- Reverie Labs uses AI to develop new medicines.
- The drug research firm raised $25 million in Series A funding.
- Reverie Labs regularly screens drug discovery optimization libraries.
Reverie Labs is a startup that uses AI to develop new medicines. The company today announced the closure of its $25 million Series A round. The capital will be used to advance its internal and partnered drug discovery program. They developed the platform further and expanded its team of scientists and engineers.
Fewer than 12 percent of all drugs entering clinical trials end up in pharmacies. The journey from discovery to the marketplace takes at least 10 years for medicines to complete. According to the Pharmaceutical Research and Manufacturers of America, clinical trials alone take six to seven years, on average, putting the cost of R&D at about $ 2.6 billion. Such challenges are especially acute in oncology, where patient outcomes for many subtypes of cancer remain poor. Off-target toxicities, other than desired adverse effects on tissue, limit the effectiveness of many drugs.
Reverie Labs’ AI Modeling
It can predict important molecular properties for the discovery and optimization of drugs. The company develops special-purpose models that train on in-house datasets for things like bioactivity. It leverages large-scale distributed training and transfers learning. A model stores knowledge gained while solving one issue and applies it to a related issue.
To generate new ideas for molecules, we use computational techniques, from genetic algorithms to continuous latent models. Reverie explains on its website that we place a strong emphasis on generating molecules that are synthesizable, stable, and optimized against multiple criteria. Our data scientists can quickly train models on thousands of machines, and millions of compounds can be enumerated, searched, and prioritized every week by our medical chemists, allowing us to iterate incredibly quickly.
Reverie’s Response to Drug Optimization
Reverie says it regularly screens drug discovery optimization libraries of millions to billions of compounds. In addition, the company says it has invested for its data in building representations, including interpretable charts intended to help inform decision-making.
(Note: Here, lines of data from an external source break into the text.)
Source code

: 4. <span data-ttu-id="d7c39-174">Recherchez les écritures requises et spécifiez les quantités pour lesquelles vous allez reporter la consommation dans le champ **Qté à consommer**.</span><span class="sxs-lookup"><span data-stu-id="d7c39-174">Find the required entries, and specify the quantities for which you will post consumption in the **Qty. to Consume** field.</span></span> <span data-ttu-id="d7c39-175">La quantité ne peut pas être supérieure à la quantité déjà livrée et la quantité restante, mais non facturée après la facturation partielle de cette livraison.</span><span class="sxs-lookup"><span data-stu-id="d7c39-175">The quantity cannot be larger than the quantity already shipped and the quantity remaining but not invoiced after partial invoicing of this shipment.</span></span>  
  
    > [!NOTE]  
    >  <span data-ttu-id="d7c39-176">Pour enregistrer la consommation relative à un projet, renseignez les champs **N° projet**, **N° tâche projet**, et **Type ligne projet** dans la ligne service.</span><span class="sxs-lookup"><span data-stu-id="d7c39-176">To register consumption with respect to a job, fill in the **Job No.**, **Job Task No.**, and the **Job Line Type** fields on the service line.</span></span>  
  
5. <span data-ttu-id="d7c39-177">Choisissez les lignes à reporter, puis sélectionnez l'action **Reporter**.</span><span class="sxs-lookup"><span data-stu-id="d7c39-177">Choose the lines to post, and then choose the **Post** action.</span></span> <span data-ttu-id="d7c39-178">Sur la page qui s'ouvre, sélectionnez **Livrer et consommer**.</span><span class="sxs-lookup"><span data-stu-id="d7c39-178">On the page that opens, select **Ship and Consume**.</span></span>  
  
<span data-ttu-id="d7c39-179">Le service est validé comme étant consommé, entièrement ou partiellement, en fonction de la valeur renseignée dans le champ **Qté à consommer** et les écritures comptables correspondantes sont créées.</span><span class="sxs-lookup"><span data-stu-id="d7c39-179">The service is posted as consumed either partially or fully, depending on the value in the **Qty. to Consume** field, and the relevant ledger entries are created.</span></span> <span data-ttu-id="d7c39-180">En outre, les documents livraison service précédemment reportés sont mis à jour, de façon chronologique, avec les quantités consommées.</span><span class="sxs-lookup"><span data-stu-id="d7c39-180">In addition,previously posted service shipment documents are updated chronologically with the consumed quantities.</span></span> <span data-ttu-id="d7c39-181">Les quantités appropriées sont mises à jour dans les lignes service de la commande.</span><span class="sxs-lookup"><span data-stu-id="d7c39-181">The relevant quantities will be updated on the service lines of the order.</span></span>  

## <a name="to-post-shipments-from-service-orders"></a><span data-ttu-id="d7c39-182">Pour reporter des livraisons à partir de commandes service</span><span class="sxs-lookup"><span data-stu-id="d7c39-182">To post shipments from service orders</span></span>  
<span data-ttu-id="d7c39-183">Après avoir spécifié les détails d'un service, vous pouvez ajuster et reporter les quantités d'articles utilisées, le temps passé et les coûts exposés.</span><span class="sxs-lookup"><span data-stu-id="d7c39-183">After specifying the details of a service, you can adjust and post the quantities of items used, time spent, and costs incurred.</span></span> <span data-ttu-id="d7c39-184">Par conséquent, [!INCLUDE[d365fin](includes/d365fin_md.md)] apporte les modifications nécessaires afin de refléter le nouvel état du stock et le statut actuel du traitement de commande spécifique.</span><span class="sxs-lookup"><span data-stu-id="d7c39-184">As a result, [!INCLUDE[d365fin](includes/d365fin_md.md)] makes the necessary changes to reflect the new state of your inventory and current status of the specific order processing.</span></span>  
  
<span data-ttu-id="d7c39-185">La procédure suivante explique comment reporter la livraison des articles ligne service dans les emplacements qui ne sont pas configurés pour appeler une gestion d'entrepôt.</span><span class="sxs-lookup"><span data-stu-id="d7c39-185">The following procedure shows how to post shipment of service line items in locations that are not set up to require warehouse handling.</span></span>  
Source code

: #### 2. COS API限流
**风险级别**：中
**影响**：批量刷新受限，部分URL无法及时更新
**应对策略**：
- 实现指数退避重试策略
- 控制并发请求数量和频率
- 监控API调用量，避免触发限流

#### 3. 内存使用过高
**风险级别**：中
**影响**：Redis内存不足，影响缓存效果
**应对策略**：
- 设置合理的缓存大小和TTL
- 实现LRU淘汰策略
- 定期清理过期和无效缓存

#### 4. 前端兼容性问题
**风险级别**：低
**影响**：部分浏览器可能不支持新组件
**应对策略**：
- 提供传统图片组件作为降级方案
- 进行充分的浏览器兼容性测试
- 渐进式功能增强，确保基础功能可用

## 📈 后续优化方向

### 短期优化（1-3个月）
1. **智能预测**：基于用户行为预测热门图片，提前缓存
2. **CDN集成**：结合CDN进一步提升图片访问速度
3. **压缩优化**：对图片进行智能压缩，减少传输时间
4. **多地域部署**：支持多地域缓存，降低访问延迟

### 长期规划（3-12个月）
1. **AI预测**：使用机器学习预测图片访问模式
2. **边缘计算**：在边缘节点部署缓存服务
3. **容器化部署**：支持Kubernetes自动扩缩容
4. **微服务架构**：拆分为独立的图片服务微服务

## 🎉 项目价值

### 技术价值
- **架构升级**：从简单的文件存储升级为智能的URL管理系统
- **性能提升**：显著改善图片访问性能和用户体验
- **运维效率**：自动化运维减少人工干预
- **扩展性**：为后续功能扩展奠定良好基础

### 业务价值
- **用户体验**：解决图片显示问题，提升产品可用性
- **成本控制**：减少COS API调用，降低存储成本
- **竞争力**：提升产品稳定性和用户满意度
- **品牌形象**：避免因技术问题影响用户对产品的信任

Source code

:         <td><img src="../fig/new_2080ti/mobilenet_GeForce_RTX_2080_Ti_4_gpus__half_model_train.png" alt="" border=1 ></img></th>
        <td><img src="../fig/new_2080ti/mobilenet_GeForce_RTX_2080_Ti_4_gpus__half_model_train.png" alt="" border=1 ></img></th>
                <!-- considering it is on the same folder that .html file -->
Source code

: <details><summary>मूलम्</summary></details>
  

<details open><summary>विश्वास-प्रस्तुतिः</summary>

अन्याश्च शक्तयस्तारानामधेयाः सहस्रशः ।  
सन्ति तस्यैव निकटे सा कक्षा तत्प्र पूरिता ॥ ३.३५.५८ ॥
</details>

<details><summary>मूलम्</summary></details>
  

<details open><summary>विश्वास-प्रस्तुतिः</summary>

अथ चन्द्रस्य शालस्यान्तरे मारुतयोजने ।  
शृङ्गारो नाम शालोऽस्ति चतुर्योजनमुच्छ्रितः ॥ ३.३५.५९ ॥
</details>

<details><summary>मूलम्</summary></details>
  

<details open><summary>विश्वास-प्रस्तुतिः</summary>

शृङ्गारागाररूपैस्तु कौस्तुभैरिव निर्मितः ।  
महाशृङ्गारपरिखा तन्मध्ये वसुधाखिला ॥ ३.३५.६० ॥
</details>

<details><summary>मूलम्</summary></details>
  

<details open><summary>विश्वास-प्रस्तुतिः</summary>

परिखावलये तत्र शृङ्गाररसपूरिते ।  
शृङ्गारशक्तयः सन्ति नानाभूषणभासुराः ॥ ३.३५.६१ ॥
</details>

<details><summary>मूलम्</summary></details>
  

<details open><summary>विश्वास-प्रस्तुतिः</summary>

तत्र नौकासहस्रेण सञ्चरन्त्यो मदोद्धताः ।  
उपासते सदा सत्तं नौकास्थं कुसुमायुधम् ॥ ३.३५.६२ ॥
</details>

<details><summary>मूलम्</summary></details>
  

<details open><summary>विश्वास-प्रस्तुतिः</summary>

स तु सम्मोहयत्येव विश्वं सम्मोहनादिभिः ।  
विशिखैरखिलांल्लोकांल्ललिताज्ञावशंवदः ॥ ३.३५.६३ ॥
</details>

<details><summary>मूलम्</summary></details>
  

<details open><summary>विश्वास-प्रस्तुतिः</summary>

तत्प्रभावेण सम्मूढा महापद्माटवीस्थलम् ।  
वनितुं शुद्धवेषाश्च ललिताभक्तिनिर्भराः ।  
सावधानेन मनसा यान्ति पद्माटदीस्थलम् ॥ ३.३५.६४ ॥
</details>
To date, for undisclosed oncology targets, Reverie has discovered selective, brain-penetrant kinase inhibitors. A kinase inhibitor is a type of enzyme inhibitor that blocks the action of one or more protein kinases that add and modulate the function of a phosphate group to a protein. In July, Reverie announced a collaboration with Roche and Genentech, a subsidiary of Roche, to assist with the discovery of several kinase inhibitor programs. Reverie received an upfront payment and is entitled to receive payments for preclinical, clinical and regulatory milestones, as well as royalties on Roche’s sales of the partnership’s drug candidates.
Reverie’s latest funding round was led by Ridgeback Capital Investments. That brings the total raised by the Cambridge, Massachusetts-based company to over $32 million.